Put on grips or gloves
Shield your fingers! Kipping pull-ups are infamous for making CrossFit athletes “rip”—a blister or callus builds up after which tears, exposing tender new pores and skin beneath. Ripping normally ends in a searing ache or burn-like sensation. To keep away from this, put on grips or gloves designed for CrossFit or gymnastics.
It’s best to all the time heat up earlier than exercising, finishing each a common warm-up and a particular warm-up. Your common warm-up ought to embody some type of gentle cardio train, like jogging or biking, in addition to dynamic stretching. Your particular warm-up for Helen ought to embody gentle kettlebell swings, kip swings, and different actions that can put together your physique for the exercise.

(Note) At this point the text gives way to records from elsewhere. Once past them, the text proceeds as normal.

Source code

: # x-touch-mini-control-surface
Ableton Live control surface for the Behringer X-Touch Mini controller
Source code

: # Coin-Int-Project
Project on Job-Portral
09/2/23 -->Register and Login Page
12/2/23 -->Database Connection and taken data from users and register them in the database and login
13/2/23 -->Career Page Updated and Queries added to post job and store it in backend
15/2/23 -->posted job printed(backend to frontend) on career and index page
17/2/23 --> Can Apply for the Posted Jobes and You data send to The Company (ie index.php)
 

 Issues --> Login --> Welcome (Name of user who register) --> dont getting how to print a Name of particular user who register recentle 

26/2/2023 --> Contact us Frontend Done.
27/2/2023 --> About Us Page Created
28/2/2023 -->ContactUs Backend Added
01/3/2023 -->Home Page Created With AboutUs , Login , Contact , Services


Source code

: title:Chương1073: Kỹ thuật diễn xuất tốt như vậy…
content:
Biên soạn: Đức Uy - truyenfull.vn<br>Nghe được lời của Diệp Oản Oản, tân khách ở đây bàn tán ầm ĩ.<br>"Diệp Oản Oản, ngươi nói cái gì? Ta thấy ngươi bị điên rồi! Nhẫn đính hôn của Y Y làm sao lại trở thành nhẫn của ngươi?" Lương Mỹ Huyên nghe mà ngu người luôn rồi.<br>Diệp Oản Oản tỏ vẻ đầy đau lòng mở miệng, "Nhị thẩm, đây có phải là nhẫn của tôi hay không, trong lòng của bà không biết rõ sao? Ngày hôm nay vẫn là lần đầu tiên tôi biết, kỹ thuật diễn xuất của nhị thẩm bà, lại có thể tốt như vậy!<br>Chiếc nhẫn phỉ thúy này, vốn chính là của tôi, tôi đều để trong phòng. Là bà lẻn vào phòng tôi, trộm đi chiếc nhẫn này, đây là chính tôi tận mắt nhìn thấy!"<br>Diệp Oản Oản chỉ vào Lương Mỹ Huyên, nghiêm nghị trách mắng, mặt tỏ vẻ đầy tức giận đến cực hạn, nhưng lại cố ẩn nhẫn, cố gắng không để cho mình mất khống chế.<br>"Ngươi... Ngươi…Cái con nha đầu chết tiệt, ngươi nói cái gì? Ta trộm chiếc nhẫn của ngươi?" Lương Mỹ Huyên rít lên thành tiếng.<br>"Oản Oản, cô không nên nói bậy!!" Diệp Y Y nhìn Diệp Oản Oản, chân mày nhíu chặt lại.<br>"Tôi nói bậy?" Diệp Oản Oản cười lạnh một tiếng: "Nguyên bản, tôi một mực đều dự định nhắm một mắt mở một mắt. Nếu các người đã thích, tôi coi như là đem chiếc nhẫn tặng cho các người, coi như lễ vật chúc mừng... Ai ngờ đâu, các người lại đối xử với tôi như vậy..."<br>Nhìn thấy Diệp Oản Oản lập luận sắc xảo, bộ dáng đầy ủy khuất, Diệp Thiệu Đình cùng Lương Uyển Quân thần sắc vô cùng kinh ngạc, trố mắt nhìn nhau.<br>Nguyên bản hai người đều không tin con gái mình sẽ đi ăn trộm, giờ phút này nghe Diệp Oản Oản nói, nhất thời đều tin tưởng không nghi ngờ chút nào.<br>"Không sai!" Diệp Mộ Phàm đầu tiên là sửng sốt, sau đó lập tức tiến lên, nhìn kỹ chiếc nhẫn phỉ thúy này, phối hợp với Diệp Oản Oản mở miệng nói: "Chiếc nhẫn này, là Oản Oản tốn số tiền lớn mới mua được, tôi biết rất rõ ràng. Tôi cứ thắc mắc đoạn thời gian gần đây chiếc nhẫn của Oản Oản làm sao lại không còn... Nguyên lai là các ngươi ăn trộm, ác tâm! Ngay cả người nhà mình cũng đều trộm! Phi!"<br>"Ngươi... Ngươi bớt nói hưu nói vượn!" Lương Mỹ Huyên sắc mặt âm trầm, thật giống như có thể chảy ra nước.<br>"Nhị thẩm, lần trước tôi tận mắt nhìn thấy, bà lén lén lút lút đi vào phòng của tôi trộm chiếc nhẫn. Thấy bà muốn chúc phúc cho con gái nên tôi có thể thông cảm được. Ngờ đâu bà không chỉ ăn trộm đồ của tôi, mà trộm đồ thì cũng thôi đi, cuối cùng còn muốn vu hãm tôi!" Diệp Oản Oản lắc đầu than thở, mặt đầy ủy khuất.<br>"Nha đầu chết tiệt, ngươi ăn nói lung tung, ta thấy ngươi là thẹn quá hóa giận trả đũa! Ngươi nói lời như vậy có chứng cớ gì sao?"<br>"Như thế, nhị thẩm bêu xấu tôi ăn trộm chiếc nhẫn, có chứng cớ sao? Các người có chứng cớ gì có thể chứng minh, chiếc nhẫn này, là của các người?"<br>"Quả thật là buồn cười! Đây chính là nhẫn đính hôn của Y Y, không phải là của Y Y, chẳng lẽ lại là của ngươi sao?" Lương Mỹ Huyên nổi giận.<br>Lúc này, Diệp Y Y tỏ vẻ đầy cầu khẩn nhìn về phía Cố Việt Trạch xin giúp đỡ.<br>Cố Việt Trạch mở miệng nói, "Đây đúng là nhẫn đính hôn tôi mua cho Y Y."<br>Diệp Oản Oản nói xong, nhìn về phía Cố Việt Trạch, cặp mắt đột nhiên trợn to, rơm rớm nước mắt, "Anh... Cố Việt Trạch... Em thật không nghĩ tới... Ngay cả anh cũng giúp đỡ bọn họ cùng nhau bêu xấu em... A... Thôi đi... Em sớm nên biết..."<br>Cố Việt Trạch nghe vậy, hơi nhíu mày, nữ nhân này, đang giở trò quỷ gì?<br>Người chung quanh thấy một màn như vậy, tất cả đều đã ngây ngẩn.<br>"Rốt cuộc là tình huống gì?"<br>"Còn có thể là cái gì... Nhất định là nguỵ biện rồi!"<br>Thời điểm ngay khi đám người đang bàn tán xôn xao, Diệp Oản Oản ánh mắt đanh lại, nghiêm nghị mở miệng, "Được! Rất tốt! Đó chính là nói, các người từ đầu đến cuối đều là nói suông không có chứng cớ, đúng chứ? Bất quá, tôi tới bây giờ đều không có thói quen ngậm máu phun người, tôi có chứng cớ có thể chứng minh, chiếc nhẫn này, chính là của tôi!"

Eat and Hydrate Beforehand
You don’t need to begin a Women WoD on an empty abdomen. Hydrate all through the day and gasoline up with wholesome fat, advanced carbohydrates, and protein. In case you’re doing Helen very first thing within the morning, eat a small however mighty breakfast, like a banana with almond butter.
Cool Down Afterward
After ending Helen, likelihood is you’ll be part of different athletes in heaps on the ground—if you happen to put in the correct quantity of effort for a Women WoD, that’s. When you’ve recovered sufficient to maneuver, be sure you shake out all that lactic acid build-up. Spherical out the day’s distance with a 400-meter gradual jog or stroll, adopted by foam rolling and static stretching. Focus in your quads, hip flexors, shoulders, and higher again.